▸ **What is needed**
Identify every line of the material that contains the string "mercator" and copy each such line. Matching is case-sensitive.

▸ **Data supplied**
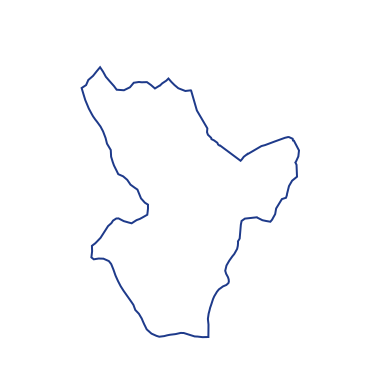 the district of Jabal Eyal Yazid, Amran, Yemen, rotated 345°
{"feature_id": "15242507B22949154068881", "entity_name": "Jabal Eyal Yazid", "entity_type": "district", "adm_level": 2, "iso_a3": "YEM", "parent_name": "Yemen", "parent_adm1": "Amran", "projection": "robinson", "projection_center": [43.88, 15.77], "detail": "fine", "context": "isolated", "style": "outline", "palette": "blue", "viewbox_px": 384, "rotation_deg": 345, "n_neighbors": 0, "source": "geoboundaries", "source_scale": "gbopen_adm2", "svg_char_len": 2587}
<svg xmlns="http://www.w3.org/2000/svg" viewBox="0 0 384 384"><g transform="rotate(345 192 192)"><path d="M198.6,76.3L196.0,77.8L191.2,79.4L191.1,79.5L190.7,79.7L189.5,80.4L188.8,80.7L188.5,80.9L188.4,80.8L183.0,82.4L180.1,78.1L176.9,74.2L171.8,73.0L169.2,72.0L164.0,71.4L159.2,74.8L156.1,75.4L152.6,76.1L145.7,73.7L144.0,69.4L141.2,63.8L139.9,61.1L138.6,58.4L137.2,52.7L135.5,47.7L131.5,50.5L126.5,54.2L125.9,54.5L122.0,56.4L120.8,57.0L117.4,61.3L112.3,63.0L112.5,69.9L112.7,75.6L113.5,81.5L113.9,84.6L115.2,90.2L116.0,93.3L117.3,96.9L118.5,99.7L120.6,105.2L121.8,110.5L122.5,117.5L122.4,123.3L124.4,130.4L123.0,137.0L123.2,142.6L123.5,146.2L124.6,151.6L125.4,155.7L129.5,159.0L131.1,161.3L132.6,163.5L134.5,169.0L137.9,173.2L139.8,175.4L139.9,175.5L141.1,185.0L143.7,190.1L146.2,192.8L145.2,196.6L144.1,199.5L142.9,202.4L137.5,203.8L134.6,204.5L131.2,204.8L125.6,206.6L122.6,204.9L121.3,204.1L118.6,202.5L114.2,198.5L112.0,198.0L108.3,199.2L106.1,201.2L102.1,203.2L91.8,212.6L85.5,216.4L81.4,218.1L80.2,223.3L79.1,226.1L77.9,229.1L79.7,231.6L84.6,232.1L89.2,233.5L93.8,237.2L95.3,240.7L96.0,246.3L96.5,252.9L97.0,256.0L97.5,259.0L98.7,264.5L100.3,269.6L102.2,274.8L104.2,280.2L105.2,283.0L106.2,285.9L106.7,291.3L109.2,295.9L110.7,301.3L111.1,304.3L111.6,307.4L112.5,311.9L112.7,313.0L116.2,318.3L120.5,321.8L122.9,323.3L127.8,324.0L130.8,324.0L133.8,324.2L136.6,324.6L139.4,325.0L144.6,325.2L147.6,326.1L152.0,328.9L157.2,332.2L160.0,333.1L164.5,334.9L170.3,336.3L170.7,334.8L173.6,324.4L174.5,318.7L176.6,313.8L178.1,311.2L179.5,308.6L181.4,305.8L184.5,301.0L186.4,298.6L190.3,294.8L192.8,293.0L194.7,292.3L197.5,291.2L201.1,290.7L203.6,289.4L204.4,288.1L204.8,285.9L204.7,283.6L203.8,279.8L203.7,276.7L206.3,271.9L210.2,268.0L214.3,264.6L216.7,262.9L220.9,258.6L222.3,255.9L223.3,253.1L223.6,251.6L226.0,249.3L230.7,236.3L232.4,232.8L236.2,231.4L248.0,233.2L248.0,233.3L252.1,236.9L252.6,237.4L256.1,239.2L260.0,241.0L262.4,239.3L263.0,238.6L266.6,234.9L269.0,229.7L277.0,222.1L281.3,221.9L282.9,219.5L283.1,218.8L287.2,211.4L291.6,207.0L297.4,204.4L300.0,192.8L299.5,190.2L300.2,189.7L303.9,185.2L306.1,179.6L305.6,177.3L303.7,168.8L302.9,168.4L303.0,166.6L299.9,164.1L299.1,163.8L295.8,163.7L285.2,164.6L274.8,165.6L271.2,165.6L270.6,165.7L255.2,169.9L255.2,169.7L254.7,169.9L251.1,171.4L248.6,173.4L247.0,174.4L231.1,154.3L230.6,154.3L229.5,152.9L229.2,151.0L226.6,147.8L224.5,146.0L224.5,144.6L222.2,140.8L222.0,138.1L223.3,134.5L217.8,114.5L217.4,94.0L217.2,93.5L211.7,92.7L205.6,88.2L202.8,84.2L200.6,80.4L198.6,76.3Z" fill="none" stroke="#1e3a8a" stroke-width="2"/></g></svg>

* * *

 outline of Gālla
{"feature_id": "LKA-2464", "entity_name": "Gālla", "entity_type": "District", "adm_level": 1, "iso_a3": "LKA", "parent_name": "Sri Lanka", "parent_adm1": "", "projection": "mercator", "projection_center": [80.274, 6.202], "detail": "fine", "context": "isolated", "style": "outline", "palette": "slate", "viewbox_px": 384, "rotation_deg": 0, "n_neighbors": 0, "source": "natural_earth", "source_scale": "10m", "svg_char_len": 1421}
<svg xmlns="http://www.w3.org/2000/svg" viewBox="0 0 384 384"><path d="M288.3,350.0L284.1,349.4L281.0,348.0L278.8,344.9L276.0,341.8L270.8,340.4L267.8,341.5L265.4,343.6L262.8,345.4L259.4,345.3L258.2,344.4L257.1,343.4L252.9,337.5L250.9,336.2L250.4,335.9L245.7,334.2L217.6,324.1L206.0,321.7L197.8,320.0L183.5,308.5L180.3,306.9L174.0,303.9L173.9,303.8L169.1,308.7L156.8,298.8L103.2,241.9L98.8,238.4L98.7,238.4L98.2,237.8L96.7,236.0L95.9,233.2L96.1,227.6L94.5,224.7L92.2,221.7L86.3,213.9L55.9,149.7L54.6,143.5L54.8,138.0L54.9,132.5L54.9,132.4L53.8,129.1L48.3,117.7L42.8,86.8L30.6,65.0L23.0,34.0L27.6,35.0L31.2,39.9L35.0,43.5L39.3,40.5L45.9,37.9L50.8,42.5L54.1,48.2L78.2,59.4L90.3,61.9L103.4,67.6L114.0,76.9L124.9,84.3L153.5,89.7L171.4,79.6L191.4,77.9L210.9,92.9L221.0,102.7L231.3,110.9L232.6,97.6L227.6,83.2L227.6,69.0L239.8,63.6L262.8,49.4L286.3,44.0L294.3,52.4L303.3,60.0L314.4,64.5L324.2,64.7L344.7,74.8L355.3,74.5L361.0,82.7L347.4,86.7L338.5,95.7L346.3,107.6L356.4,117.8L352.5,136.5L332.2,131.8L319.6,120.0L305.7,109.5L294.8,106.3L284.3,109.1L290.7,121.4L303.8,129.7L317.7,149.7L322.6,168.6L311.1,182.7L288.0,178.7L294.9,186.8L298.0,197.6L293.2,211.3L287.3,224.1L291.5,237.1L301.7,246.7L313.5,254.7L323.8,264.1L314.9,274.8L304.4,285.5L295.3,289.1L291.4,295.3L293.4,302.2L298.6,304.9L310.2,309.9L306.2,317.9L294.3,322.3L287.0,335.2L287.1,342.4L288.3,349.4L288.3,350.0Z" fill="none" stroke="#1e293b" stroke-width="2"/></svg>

--

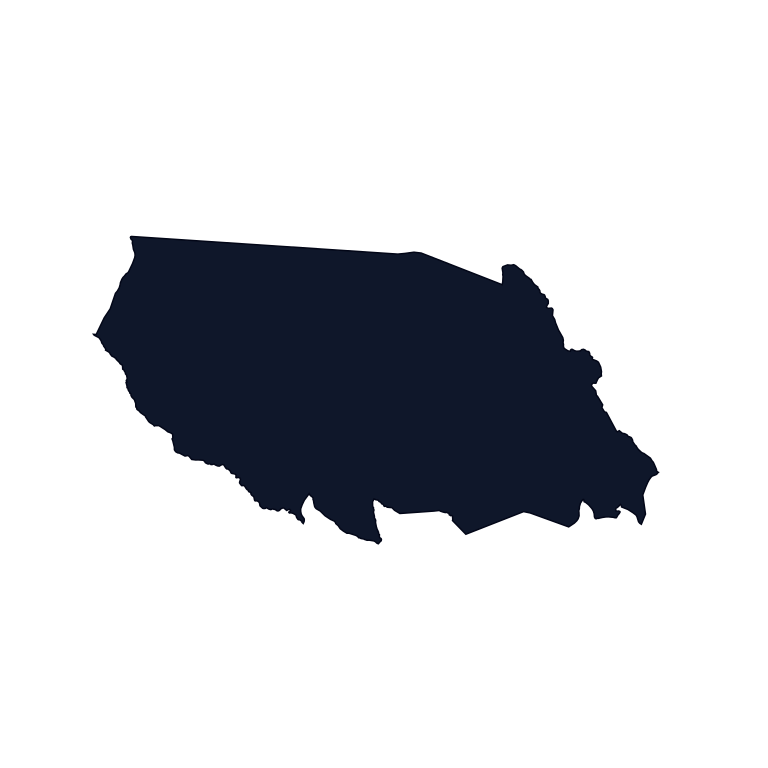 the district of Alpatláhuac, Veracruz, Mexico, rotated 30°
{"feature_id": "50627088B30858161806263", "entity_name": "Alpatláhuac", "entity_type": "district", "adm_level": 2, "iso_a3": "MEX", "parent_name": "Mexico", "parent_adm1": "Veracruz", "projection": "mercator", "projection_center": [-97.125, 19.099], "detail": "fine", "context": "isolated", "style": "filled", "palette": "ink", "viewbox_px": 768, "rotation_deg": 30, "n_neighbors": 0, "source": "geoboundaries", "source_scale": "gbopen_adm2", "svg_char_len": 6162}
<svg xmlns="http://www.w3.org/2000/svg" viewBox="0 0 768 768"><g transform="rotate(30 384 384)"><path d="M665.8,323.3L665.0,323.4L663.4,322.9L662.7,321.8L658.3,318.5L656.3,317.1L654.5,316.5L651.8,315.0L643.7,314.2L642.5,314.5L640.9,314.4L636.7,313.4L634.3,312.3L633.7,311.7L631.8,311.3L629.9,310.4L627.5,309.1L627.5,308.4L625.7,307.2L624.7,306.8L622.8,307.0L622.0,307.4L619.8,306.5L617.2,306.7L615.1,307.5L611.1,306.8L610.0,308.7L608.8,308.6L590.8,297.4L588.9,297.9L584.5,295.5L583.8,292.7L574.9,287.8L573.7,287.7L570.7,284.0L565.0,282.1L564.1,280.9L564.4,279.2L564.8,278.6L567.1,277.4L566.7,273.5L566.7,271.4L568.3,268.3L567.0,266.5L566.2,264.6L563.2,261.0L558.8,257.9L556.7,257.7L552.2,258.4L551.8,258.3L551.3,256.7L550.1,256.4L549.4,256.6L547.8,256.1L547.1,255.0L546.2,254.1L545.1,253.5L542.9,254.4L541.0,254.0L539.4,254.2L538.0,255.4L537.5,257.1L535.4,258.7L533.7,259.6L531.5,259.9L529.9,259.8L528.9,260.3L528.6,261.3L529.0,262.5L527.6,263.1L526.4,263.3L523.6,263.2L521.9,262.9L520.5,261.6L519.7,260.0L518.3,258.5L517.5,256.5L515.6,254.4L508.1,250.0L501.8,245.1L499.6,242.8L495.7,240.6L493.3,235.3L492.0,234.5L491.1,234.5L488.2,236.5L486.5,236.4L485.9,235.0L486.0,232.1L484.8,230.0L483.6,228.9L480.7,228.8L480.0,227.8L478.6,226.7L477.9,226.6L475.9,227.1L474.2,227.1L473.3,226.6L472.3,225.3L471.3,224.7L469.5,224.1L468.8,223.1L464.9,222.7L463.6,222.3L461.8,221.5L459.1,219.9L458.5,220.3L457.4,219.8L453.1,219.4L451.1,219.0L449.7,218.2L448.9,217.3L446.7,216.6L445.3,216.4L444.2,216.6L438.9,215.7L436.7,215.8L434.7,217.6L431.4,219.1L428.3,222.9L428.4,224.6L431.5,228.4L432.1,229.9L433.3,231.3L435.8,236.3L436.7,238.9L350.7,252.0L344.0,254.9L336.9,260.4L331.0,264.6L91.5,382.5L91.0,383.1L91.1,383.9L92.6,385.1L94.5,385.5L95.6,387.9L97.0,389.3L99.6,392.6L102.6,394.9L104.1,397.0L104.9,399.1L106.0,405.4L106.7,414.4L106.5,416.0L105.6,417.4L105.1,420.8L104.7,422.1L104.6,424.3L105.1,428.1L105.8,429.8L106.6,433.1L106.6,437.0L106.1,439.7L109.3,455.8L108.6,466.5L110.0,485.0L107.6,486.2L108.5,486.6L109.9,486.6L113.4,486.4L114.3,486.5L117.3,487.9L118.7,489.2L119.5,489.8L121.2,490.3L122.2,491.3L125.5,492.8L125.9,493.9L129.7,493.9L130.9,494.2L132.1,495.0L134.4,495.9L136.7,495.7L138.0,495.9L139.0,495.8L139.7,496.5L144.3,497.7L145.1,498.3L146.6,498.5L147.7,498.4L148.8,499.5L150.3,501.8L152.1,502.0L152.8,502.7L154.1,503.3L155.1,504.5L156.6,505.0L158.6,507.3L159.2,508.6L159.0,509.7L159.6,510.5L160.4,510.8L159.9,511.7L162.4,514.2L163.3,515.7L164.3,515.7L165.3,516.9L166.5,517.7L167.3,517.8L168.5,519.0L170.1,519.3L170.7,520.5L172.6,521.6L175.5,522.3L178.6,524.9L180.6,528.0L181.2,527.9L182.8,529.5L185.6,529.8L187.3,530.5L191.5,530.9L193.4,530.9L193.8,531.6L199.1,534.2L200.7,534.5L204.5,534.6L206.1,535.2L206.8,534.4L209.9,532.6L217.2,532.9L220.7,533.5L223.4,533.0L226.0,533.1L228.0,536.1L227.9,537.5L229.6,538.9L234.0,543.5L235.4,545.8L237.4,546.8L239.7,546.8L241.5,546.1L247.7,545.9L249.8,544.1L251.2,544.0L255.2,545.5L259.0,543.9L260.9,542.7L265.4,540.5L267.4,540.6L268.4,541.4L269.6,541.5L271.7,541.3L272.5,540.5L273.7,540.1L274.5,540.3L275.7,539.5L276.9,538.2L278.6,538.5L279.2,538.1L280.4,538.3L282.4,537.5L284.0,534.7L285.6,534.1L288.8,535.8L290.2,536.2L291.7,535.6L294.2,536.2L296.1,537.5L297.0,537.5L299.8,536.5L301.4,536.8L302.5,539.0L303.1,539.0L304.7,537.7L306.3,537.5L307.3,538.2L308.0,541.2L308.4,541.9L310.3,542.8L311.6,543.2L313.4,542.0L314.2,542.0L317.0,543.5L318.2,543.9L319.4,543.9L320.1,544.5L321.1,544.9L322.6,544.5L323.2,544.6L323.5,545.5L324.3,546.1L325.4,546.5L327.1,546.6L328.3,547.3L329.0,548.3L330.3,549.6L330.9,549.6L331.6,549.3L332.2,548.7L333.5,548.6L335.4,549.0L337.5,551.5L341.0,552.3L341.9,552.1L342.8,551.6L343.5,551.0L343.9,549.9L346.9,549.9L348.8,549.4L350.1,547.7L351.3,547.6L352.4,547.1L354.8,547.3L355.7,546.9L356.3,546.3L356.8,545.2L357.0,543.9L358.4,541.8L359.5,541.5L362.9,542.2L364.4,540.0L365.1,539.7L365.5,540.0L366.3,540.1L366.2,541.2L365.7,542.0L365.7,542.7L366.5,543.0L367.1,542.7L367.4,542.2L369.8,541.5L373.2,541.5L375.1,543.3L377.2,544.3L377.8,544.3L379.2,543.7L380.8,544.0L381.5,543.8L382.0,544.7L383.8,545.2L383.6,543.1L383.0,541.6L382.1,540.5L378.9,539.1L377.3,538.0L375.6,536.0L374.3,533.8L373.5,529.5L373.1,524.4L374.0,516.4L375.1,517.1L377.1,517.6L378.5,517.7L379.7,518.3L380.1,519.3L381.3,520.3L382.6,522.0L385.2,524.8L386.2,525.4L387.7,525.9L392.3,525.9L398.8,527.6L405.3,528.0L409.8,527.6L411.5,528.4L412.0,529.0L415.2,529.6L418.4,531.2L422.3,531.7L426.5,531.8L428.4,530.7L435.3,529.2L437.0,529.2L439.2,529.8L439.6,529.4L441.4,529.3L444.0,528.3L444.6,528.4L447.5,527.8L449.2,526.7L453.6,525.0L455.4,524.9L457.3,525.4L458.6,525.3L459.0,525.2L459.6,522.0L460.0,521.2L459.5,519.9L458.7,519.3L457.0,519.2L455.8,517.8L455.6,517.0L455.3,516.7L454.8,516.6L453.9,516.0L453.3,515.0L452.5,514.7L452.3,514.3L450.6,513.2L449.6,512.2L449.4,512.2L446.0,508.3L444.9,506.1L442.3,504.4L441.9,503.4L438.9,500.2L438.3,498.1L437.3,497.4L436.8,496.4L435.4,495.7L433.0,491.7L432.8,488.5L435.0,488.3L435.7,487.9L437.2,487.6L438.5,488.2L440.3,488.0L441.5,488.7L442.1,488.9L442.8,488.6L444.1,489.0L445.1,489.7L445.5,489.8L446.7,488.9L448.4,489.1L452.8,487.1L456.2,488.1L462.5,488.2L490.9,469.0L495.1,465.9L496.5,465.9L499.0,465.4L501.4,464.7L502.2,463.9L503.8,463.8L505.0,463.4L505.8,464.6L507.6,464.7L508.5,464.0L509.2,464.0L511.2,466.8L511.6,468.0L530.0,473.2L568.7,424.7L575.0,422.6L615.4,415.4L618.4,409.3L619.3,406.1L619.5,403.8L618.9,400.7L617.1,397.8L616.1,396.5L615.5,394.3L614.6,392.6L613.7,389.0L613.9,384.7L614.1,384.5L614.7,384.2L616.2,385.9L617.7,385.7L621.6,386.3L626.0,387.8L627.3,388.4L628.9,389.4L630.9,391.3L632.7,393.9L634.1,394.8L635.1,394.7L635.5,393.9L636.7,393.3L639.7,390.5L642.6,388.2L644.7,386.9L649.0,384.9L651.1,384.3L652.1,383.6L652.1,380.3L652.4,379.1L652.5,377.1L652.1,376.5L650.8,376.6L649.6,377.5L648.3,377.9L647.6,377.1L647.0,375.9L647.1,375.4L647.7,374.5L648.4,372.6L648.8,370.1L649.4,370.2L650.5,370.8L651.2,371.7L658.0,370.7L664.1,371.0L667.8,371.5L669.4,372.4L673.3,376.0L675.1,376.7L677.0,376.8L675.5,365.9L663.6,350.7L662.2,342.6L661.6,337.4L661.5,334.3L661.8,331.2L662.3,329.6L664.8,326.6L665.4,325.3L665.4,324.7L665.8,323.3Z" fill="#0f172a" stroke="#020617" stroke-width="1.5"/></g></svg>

▸ **Completed exercise**
{"feature_id": "LKA-2464", "entity_name": "Gālla", "entity_type": "District", "adm_level": 1, "iso_a3": "LKA", "parent_name": "Sri Lanka", "parent_adm1": "", "projection": "mercator", "projection_center": [80.274, 6.202], "detail": "fine", "context": "isolated", "style": "outline", "palette": "slate", "viewbox_px": 384, "rotation_deg": 0, "n_neighbors": 0, "source": "natural_earth", "source_scale": "10m", "svg_char_len": 1421}
{"feature_id": "50627088B30858161806263", "entity_name": "Alpatláhuac", "entity_type": "district", "adm_level": 2, "iso_a3": "MEX", "parent_name": "Mexico", "parent_adm1": "Veracruz", "projection": "mercator", "projection_center": [-97.125, 19.099], "detail": "fine", "context": "isolated", "style": "filled", "palette": "ink", "viewbox_px": 768, "rotation_deg": 30, "n_neighbors": 0, "source": "geoboundaries", "source_scale": "gbopen_adm2", "svg_char_len": 6162}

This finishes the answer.